Suelo preguntar a la gente cuando hago las visitas pastorales qué fechas son las que celebran en su calendario personal, familiar y amistoso. ¿Qué celebráis con las personas que queréis y que os quieren? Los primeros en responder son los más pequeños, a modo de recordatorio para los mayores: los cumpleaños, sobre todo los cumpleaños. Ya menos, algunos se acuerdan de las fiestas navideñas, pero poco más.

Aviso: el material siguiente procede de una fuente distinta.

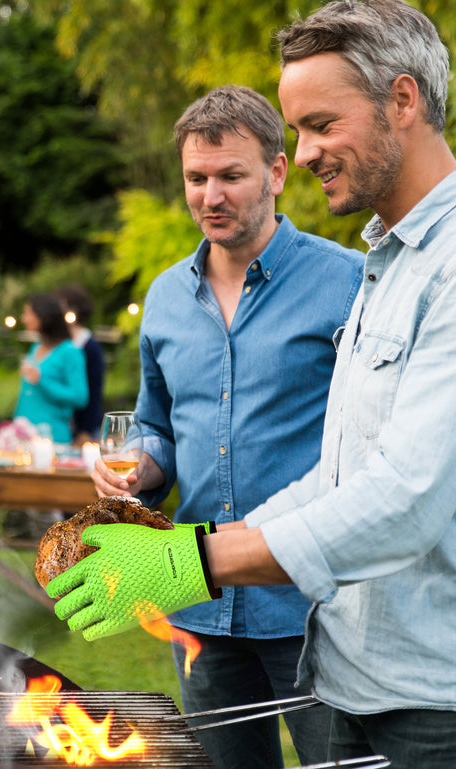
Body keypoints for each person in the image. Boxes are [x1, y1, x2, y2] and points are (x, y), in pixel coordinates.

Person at [48, 4, 456, 769]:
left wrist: (187, 563)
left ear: (403, 101)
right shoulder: (391, 270)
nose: (301, 156)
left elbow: (403, 497)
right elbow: (339, 477)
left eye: (320, 125)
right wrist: (190, 547)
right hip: (368, 677)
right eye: (297, 131)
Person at [89, 85, 364, 768]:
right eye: (197, 177)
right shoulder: (162, 297)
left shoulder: (350, 282)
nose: (211, 194)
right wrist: (140, 464)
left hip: (311, 605)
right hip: (199, 608)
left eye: (230, 175)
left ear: (275, 172)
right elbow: (156, 425)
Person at [14, 293, 89, 446]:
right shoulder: (36, 347)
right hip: (23, 436)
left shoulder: (70, 352)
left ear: (44, 317)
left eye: (28, 313)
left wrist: (43, 381)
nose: (24, 318)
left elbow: (80, 397)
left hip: (52, 438)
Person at [54, 284, 105, 446]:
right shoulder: (56, 343)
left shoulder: (89, 345)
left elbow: (94, 389)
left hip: (83, 426)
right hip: (61, 424)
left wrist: (86, 430)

Pareciera que todo se reduce a esa cita anual cuando en torno a la tarta de la vida soplamos las velas añejas que nos recuerdan con sus cómputos “cómo se pasa la vida… tan callando”, tal como cantaba nuestro poeta Jorge Manrique. No es poca cosa tener vivo ese recuerdo y dejarse festejar por amigos y familiares, mientras que con ese pretexto se traen a la memoria tantos momentos, tantas personas lejanas en la distancia o ya para siempre ausentes de nuestra vera en la tierra. No deja de ser un dulce y noble pretexto para dar gracias por tanto y por todo, y para pedir Gracia al Padre que está en los cielos.
Pero, cuando yo pregunto a la feligresía si celebran alguna efeméride más de su almanaque cristiano, entonces ya se ponen mohínos y distraídos mientras hacen algunas cábalas con los dedos, como queriendo contar los años transcurridos desde algún suceso. Y entonces ya entro “a saco” para espetar sin anestesia: ¿quién se acuerda del día de su bautismo? ¿y la primera comunión? ¿la confirmación? La boda sí, esa sí que la recuerdan los esposos, mientras se miran con una sonrisa cómplice y serenamente enamorada tras un buen tiempo transcurrido.
Se sorprenden cuando yo, entonces, por provocar bondadosamente, les voy diciendo el día, el mes y el año en el que fui bautizado, cuando comulgué por primera vez, cuando fui confirmado, cuando hice mis votos de consagración como franciscano, cuando recibí la ordenación sagrada como diácono, sacerdote y obispo. Y les digo, como así es, que celebro todas esas fechas, sin más tronío ni alharaca que dar gracias en ese día y pedirla, en la intimidad de mis oraciones y plegarias.
Luego están las fechas más redondas, cuando atrapados por la magia de una cifra más cuadrada, te da por declarar día festivo esa jornada, como quien necesita de otras oraciones que a las tuyas se unan para saber dar debidamente las más debidas gracias. No es mala costumbre esa de festejar unas calendas que nos traen a la memoria un momento importante de nuestra vida humana y cristiana, para evitar que la inercia de los días que sin pausa pasan, terminen por hacernos olvidadizos de tantos dones con los que inmerecidamente hemos sido bendecidos. Y cuando alguien pierde la memoria de las cosas importantes, se hace desagradecido, y triste, porque ha arrancado la esperanza.
Pues bien, yo estoy de fiesta en estos días. No son bodas de nada, si acaso bodas de alambre (del bueno), al cumplirse en este mes (14 diciembre) mis quince años de obispo. Se me agolpan tantos nombres de buenos hermanos que Dios puso en mi camino, alegrías que han dibujado gozos y sonrisas en mi alma, algunos llantos que provocaron también las lágrimas furtivas, y tantos motivos –los más y los mejores– para rendidamente saber dar gracias. Huesca, Jaca y Asturias, tres domicilios donde he tratado de dar lo mejor de mí mismo a la santa Iglesia, como hijo de san Francisco, mientras he buscado la gloria de Dios y la bendición a tantos hombres y mujeres que fraternamente se me confiaron. Así andamos. Con esta fiesta quinceañera de mi episcopado. Que el Señor que me llamó me dé la gracia de responder fielmente con la ayuda de María, de los santos y de tantos buenos hermanos que me acompañan. Gracias por rezar por mí.